(Beginning of Provided records)

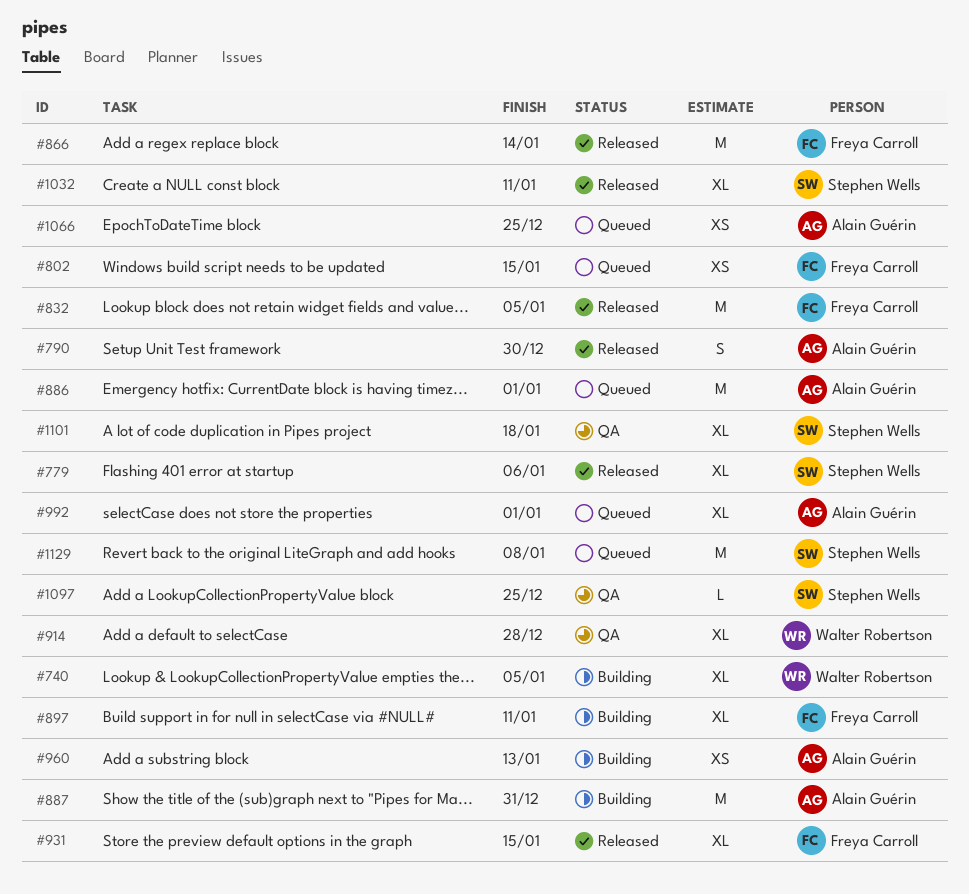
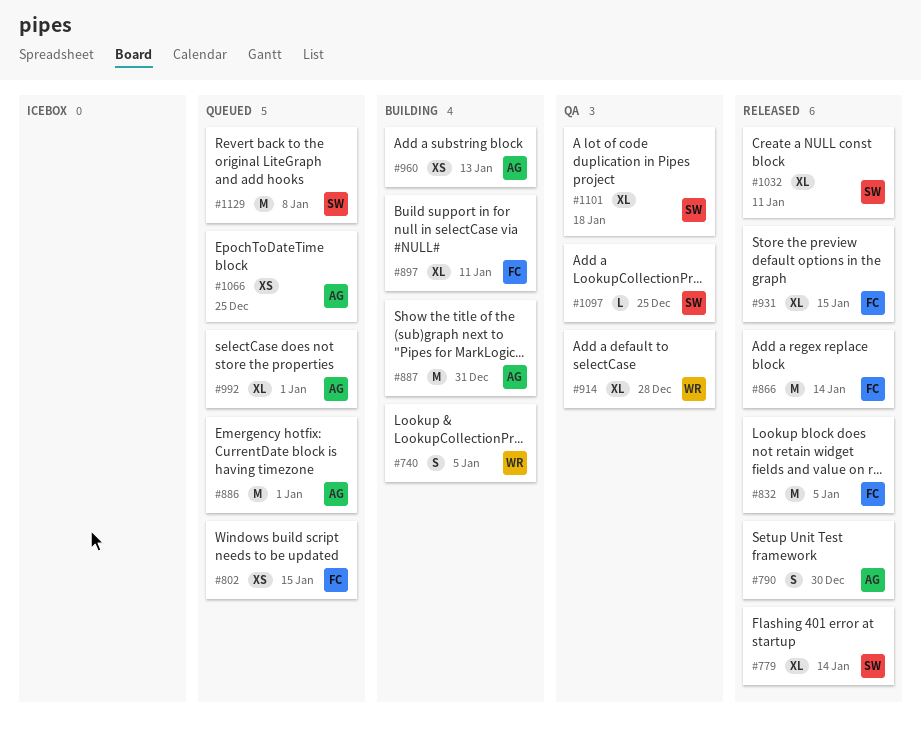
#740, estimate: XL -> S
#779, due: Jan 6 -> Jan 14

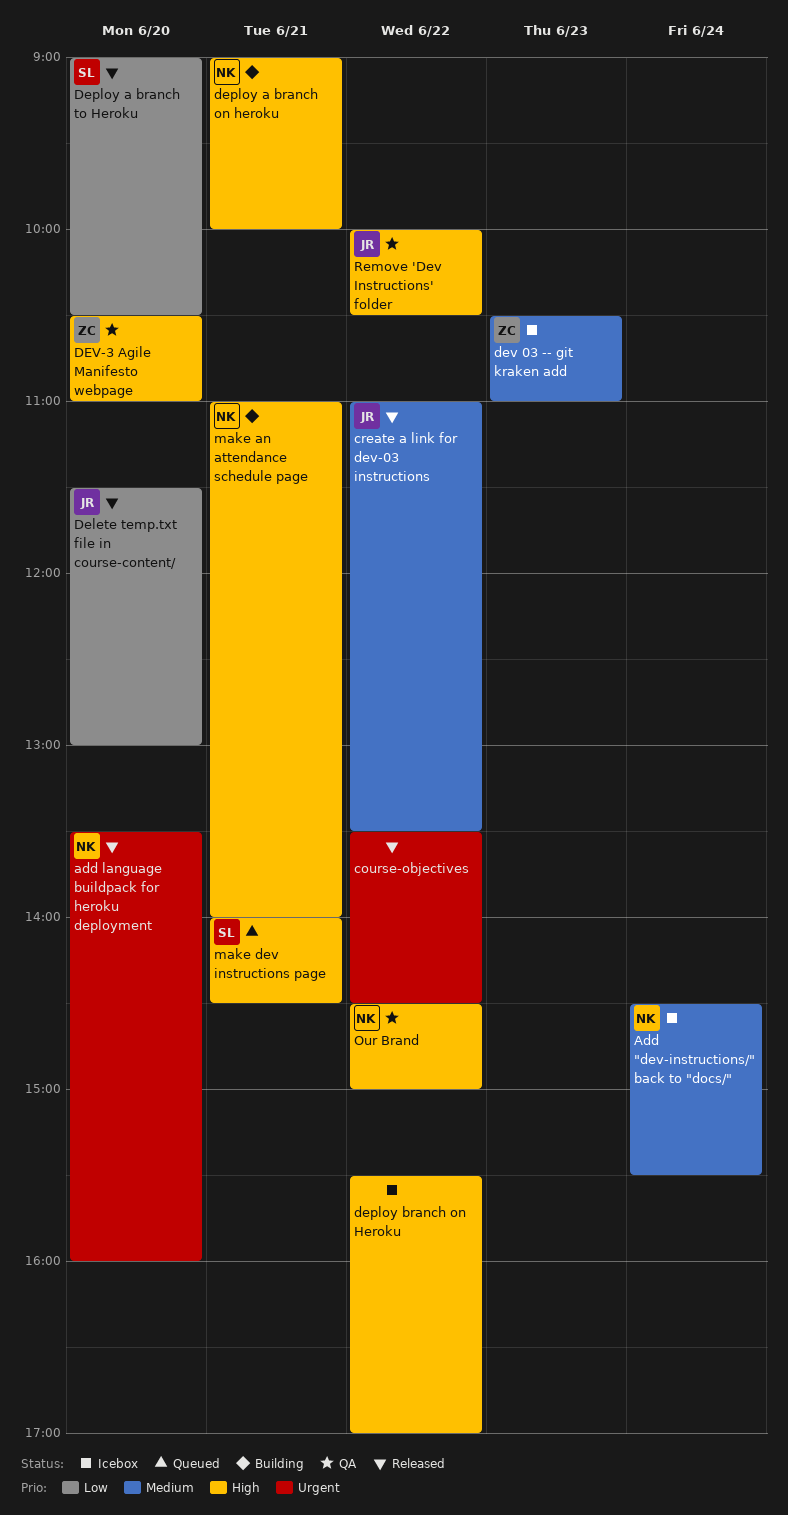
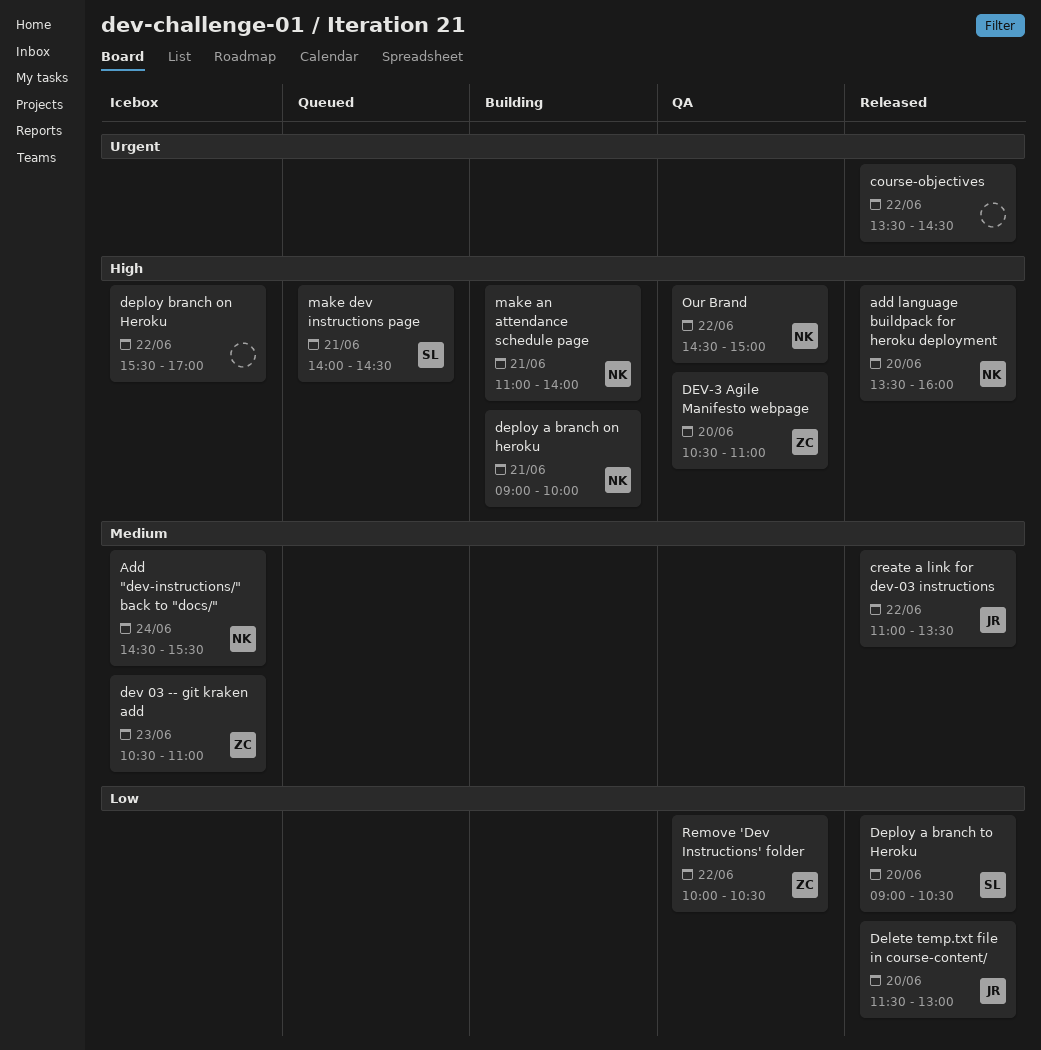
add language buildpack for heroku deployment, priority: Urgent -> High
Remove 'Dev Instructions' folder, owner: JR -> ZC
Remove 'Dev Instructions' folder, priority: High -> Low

(End of Provided records)

## [Exercise objective]
With the pictures omitted, the records above are to be repeated exactly.

## [Task result]
#740, estimate: XL -> S
#779, due: Jan 6 -> Jan 14

add language buildpack for heroku deployment, priority: Urgent -> High
Remove 'Dev Instructions' folder, owner: JR -> ZC
Remove 'Dev Instructions' folder, priority: High -> Low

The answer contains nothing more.